Jesus said: “I am the resurrection and the life; whoever believes in me, even if he dies, will live, and everyone who lives and believes in me will never die” (Jn 11:25)
For the Fifth Sunday of Lent praying the Missal of Paul VI, we are told once again the source of our total fulfillment in this, and in the next life: Jesus’ promise to us of life eternal. (In the Missal of John XXIII it is Passion Sunday.) When all seemed lost after four days of grave, the Lord gives his dead friend a supreme gift! This grace is not the permanent gift of life as Lazarus was destined to die again but this moment is a clear indication of who Jesus is when He uses the “I am” statement. The great question of all time is “who is Jesus?” Hence, this is the beginning of something that would change everything in the cosmos: resurrection of the body. In Angelus address today Pope Francis said, “As Jesus rose with His own body, but did not return to an earthly life, so we will rise with our bodies that will be transfigured into glorious bodies.

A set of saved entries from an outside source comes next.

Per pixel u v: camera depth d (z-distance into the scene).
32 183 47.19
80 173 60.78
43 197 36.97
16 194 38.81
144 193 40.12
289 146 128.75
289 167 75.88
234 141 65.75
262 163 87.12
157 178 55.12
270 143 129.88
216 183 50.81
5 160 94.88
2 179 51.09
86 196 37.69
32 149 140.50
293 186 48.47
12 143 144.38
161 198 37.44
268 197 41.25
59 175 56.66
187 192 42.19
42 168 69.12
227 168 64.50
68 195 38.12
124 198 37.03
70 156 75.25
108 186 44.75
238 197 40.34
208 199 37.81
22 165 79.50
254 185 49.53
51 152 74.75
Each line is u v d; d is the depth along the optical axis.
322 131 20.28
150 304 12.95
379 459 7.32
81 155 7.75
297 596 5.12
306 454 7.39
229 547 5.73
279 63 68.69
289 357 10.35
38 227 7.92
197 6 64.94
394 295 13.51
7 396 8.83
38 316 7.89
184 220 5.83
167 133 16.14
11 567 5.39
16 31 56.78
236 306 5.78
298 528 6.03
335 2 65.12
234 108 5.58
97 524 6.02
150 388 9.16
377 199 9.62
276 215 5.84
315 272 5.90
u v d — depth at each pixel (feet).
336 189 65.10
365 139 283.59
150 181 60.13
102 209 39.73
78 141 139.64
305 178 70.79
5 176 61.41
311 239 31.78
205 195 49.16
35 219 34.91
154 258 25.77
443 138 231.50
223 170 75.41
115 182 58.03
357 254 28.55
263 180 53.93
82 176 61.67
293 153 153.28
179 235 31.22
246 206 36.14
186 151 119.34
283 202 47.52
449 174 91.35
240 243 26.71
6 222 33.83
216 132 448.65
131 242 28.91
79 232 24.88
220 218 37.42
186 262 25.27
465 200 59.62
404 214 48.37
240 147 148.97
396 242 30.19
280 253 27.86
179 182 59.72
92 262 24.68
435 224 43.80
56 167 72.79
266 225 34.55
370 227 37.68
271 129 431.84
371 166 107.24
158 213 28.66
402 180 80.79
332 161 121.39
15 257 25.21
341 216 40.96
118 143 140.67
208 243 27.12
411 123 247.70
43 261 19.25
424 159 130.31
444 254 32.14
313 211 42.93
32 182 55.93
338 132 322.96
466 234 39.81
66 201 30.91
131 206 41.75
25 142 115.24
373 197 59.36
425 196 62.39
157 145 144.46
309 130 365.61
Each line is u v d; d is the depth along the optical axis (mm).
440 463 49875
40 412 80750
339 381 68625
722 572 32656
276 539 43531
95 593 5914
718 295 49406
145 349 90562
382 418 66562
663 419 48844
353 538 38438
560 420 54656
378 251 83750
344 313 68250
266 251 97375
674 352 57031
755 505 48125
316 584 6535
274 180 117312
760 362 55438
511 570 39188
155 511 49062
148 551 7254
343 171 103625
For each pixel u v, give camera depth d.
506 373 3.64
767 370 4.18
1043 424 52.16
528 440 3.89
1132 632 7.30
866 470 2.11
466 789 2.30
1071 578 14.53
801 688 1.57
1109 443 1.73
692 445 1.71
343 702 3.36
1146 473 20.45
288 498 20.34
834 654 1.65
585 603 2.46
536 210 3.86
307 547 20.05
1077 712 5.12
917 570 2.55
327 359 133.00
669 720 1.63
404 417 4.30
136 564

He waits for us next to the Father, and the strength of the Holy Spirit, that resuscitated Him, will all raise those who are united to Him.”
The Lazarus event begs us to ask, what does this mean? What is my place in this event of resurrection?
Pope Francis concludes his Angelus remarks, and this is crucial:
The act of Jesus by which He raised Lazarus demonstrates the end to which the power of the Grace of God can arrive, and the end, therefore to which our conversion, our change can arrive. But listen well: there is no other limit to the divine mercy offered to all! There is no other limit to the divine mercy offered to all! Remember this phrase. And we can all say it together: “There is no other limit to the divine mercy offered to all!” Let us say it together: “There is no other limit to the divine mercy offered to all!” The Lord is always ready to take away the tombstone of our sins, which separate us from Him, the light of the living.
Saint Augustine tells us “Among all the miracles done by our Lord Jesus Christ, the resurrection of Lazarus holds a prime place in preaching. But if we consider attentively who did it, our duty is to rejoice rather than to wonder. A man was raised up by him who made humankind. He is the only one of the Father by whom, as you know, all things were made. And if all things were made by him, why is anyone amazed that one was raised by him when so many are daily brought into the world by his power? It is a greater deed to create men and women than to raise them again from the dead. Yet he decided both to create and to raise again; to create all, to resuscitate some.”
The friendship of Lord and the intimacy that this fact manifests for us is itself an indication of the love God has for each of us while showing us that outside forces are not exhausted.